WA to axe one-third of its quarantine hotels
WA Premier Mark McGowan says three hotels at high risk of facilitating the spread of the virus between rooms will no longer be used.
Western Australia will stop using three of its nine COVID quarantine hotels in the next few weeks in response to ventilation issues that have sparked two outbreaks in recent months.
WA Premier Mark McGowan on Wednesday said the state would stop using the Four Points and Mercure Hotels — which were the origin of the state’s January and April infections respectively – by next month and start using the Novotel Langley only to quarantine seasonal workers from Tonga and Vanuatu, where no cases of COVID have been recorded.
The three hotels were identified in February as being at high risk of facilitating the spread of the virus between rooms given the nature of their ventilation systems.
Returned travellers had continued to be quarantined in the hotels over the subsequent months, with the government taking precautions such as additional PPE and the installation of portable air filters, but they will now stop being used in the wake of the latest incident.
WA has temporarily halved its intake of returned overseas travellers to 512 per week in the wake of the latest outbreak, but Mr McGowan has said the reduced intake will become permanent if the Commonwealth does not start taking additional responsibility for quarantine.
“Whilst they are very secure, obviously they’re not perfect and the ventilation systems there we can’t make perfect,” he said.
“We will move out of those, and that will result in a reduction in the number of people we can take into Western Australia, we will work out what that is and how many we can take.”
The news came as WA recorded another day without any cases of community spread.

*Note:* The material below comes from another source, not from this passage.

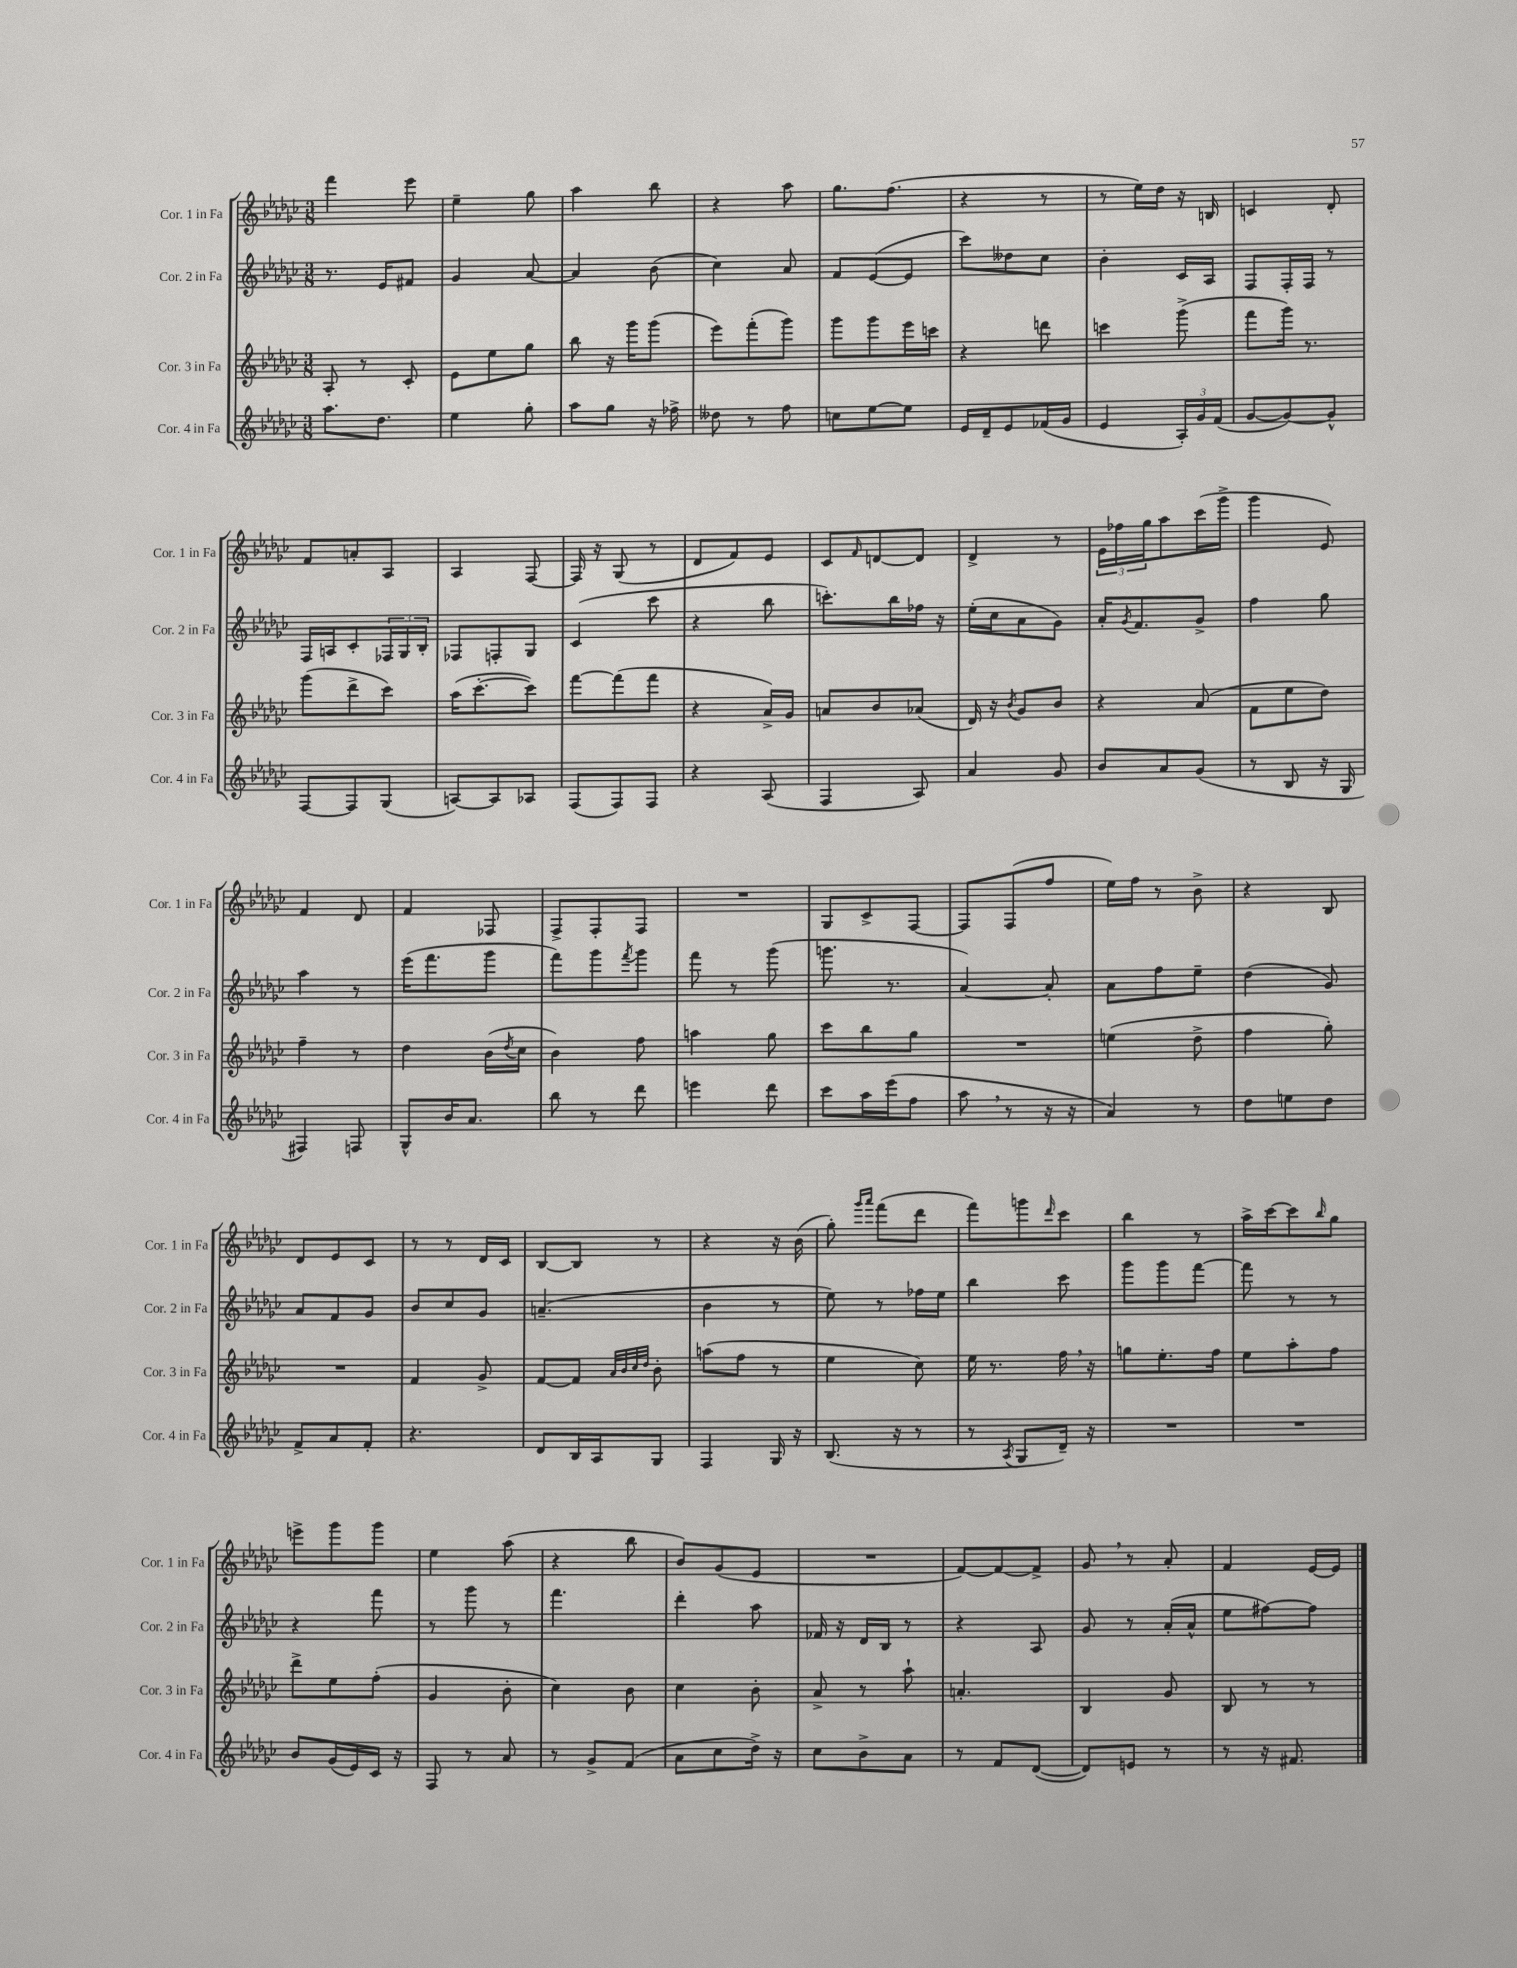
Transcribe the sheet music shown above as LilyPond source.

Four new cases have been recorded in WA’s hotel quarantine.
Mr McGowan said WA had been taking more returned overseas travellers than any other state on a per capita basis.
“The Prime Minister was right yesterday when he said our hotel quarantine system has been 99.9 per cent secure,” Mr McGowan said.
“The problem with that 99.9 per cent is that the consequences can be dire. That’s why we are going to do everything we can to ensure we are as secure as possible in Western Australia.”